[Stored data entries]

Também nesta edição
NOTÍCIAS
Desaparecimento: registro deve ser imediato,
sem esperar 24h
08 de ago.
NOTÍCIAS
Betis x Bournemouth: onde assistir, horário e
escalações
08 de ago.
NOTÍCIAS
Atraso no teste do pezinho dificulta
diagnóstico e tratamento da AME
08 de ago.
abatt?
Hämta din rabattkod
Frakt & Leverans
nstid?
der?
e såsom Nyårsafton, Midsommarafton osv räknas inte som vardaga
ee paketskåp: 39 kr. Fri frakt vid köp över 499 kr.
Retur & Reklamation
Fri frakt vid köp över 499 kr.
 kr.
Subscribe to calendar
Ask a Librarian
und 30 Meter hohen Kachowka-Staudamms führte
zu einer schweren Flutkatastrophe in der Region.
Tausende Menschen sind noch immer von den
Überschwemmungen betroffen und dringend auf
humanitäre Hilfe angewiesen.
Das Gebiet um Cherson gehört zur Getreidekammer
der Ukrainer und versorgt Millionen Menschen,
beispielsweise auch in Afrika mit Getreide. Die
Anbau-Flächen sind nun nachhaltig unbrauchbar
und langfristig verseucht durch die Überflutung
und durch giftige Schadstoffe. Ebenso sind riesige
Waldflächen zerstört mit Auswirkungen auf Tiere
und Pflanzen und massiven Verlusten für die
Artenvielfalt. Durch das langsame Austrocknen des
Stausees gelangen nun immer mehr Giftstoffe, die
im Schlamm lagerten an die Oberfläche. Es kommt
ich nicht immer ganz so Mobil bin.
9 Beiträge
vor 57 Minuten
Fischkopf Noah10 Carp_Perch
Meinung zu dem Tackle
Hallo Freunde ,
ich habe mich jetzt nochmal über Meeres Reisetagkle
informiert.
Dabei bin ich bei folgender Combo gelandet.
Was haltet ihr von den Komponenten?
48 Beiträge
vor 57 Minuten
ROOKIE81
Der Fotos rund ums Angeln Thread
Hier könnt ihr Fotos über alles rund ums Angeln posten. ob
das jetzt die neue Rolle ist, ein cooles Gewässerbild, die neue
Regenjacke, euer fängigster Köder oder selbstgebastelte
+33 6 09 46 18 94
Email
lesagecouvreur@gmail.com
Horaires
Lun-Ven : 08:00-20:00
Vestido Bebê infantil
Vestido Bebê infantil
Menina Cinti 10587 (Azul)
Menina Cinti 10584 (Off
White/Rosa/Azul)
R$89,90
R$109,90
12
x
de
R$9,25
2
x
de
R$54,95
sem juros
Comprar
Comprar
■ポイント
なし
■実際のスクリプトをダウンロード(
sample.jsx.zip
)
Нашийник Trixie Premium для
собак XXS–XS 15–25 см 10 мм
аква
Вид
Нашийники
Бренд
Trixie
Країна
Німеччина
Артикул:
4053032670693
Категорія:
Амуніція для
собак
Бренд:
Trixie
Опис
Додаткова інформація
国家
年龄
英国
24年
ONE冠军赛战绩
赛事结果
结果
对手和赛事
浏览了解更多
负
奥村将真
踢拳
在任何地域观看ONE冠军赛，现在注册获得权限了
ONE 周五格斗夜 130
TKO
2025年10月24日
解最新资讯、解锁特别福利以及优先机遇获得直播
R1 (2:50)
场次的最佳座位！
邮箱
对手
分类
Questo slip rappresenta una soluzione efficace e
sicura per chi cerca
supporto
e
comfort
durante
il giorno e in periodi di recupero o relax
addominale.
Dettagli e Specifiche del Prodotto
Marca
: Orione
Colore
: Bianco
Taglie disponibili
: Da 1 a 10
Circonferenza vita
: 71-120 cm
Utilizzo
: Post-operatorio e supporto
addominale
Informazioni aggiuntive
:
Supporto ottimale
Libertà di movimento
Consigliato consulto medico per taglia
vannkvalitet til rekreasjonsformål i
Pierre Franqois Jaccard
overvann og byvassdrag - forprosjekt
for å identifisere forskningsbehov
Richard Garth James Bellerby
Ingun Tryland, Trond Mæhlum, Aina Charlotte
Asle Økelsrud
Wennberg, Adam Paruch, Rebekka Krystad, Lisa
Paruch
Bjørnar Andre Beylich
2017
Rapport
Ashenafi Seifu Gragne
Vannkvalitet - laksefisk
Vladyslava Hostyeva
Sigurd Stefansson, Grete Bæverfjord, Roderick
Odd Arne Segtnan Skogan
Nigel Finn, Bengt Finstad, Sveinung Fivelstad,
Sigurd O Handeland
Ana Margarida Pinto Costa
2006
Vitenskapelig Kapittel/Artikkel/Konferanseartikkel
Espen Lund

§ Task goal
Could you say how many lines of the entries contain the string "Paruch"? Only the number should be given.

§ Problem solution
2